After his death, the federal prosecutor in Boston withdrew his accusations against Aaron Swartz. But the threats to internet freedom continue to grow in the world, and have become the theme of numerous debates at the World Free Media Forum in Tunisia. The effort is to bring together social movements that are using cooperative solutions, and software, network and free technology activists, in order to work together for social transformation.
“It is necessary to seek coherency between the idea that we want to transmit and the media that we are using to transmit it. And, when we are talking about media, not knowing the tools that we are using is a disadvantage for us. Each action that we take has an impact on today’s world and on the world of the future that we are building.” warned Luis Anibal, of the Hipatia collective from Uruguay. “Our data and memories are too important to be controlled by the Zuckerberg firm [owner of Facebook],” added Alexia Haché, of the Lorea collective, from Catalonia, who promoted a series of workshops in the Hacklab – a hacker laboratory of the World Free Media Forum.
In the Venezuela of Hugo Chavez, the process of nationalizing petroleum ran the risk of being blocked by the actions of American companies which own the intellectual property of petroleum exploration software. The action of hackers and the development of free software turned the tables and made it possible for the country to have sovereignty over its own energy and technology.

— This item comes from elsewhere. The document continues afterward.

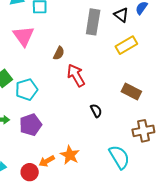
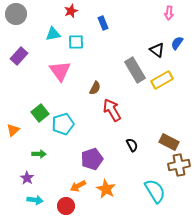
gray rectangle: (93, 22) -> (135, 70), moved, turned -40
brown rectangle: (131, 92) -> (169, 142), moved
purple pentagon: (31, 125) -> (92, 159), moved
orange arrow: (47, 161) -> (78, 186), moved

The incident became known as the rescue of PDVSA’s brain.
“Venezuelan Minister of Development, Felipe Perez Marti, understood that if there was anything that could solve Venezuela’s problem, it was free software. In one week, hackers broke the owner’s code and all the technology of the petroleum industry was migrated to free software,” said Juan Carlos Gentile Fagundez, also of Hipatia and advisor to Chávez in this process. Like the bloggers and the broadcasters of Maghreb-Machrek, Gentile endured sabotage and received death threats for putting access to knowledge above the commodification of a public good.
“Ultimately, this is not about a debate restricted to platforms, but about the values that we wish for the world,” explained Rita Freire, of Ciranda. “More than tools, free software has priniciples and a model for creation based on the common good. It is important then to look beyond the appropriation of technology to the potential for transformation within these values. This is what we are searching for here,” concluded Stephane Couture, of the Koumbit collective from Canada.